Baginya. Tidak ada pilihan selain mengikuti ke arah mana matahari menjajakan cahaya. Kalau perlu dia membelinya. Entah dengan apa. Barangkali menukarnya dengan sisa dingin yang ada di hatinya.
Perempuan itu tertatih-tatih memimpin mata memandangi halaman rumah yang dulu dipenuhi dengan bunga. Sudah lama dia lupa menyirami mereka dengan kerlingan sederhana. Dulu mereka begitu menyukainya. Memekarkan beberapa macam bunga sebagai gantinya.
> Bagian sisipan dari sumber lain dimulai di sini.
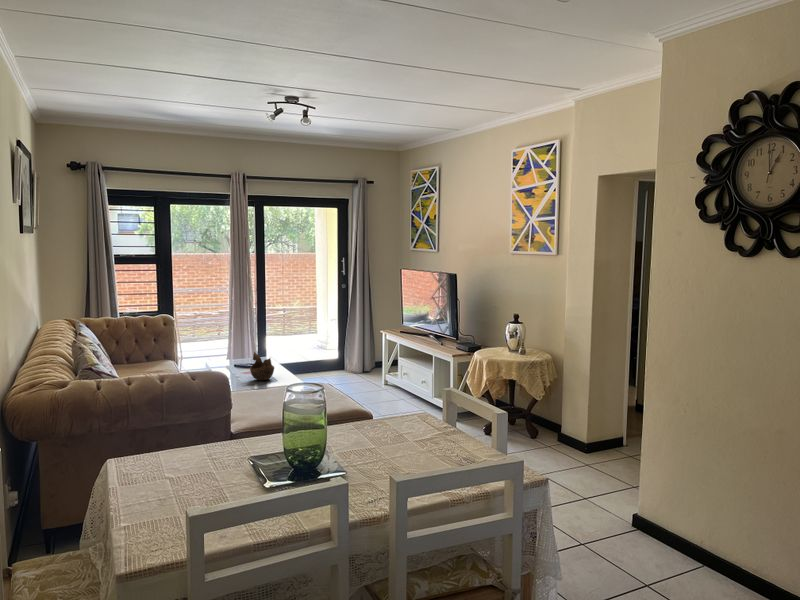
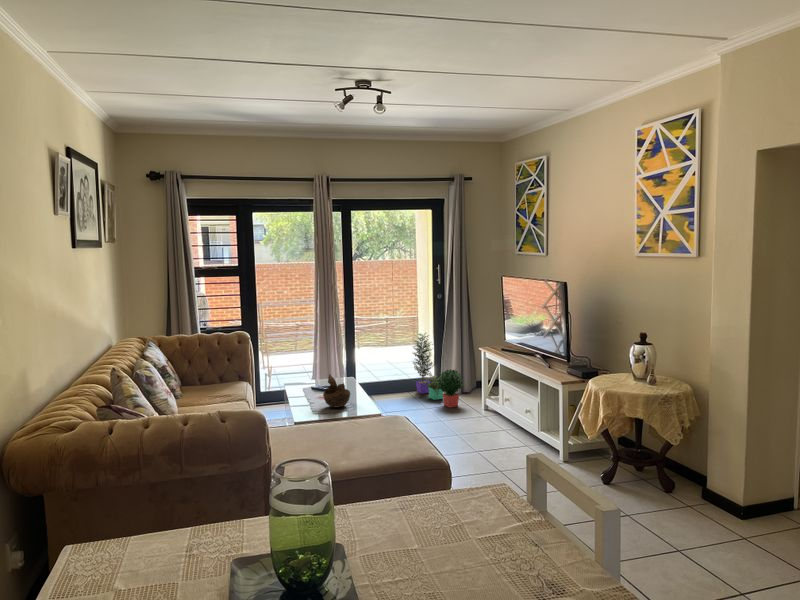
potted plant: none [318,318,367,384] -> present [413,333,463,407]

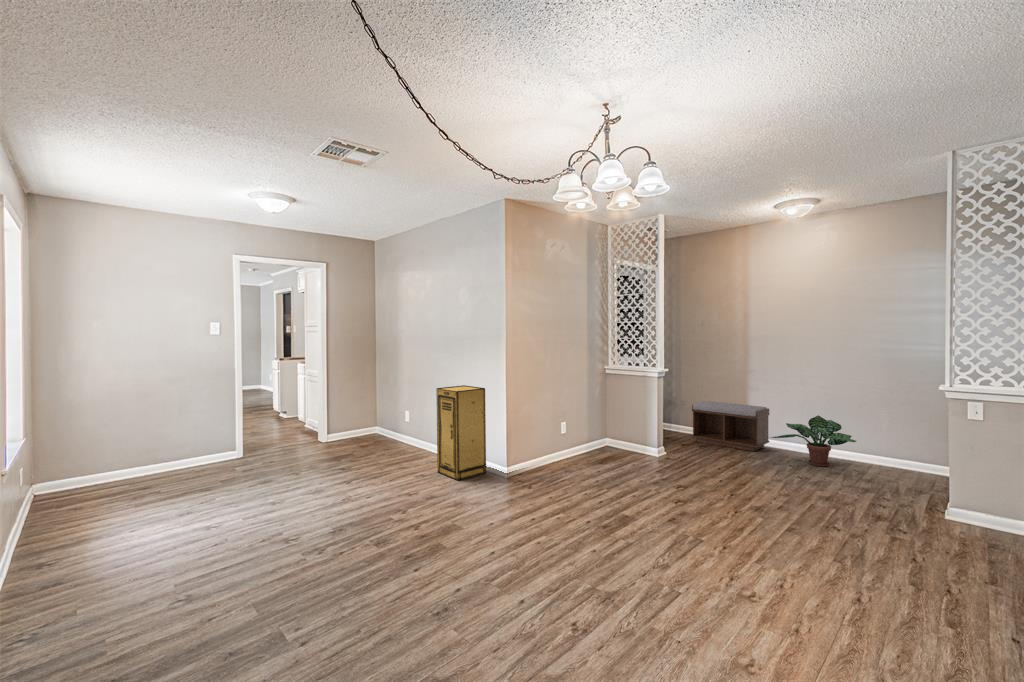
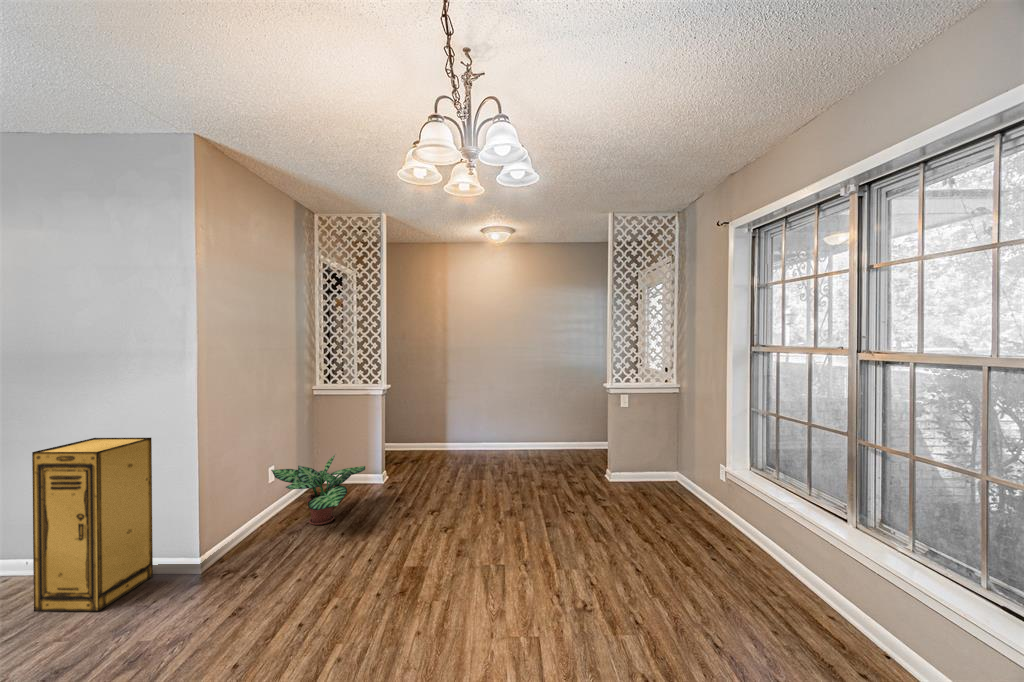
bench: present [692,401,769,451] -> none [399,413,466,457]
potted plant: present [772,415,856,466] -> present [271,455,365,525]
Ada beberapa hal yang terus diingatnya saat separuh usia dipersembahkan untuk mengingat hujan. Â Di setiap rintiknya, dia jadi tahu, untuk belajar nada-nada. Di setiap genangannya, dia jadi sadar, untuk merawat kenangan. Di setiap redanya, dia jadi paham, untuk menyimpan sisanya dalam cawan.
Ini bulan dimana purnama dan kemarau menjadi satu. Menyisir setiap perhentian waktu. Mengabarkan kepada para penumpang yang hendak memulai perjalanan. Menuju tempat yang disebut kebahagiaan.
Begitupun kamu. Perempuan itu. Mengemas hatinya yang kembali utuh. Menuntaskan semua sebelum nanti langit memutuskan runtuh.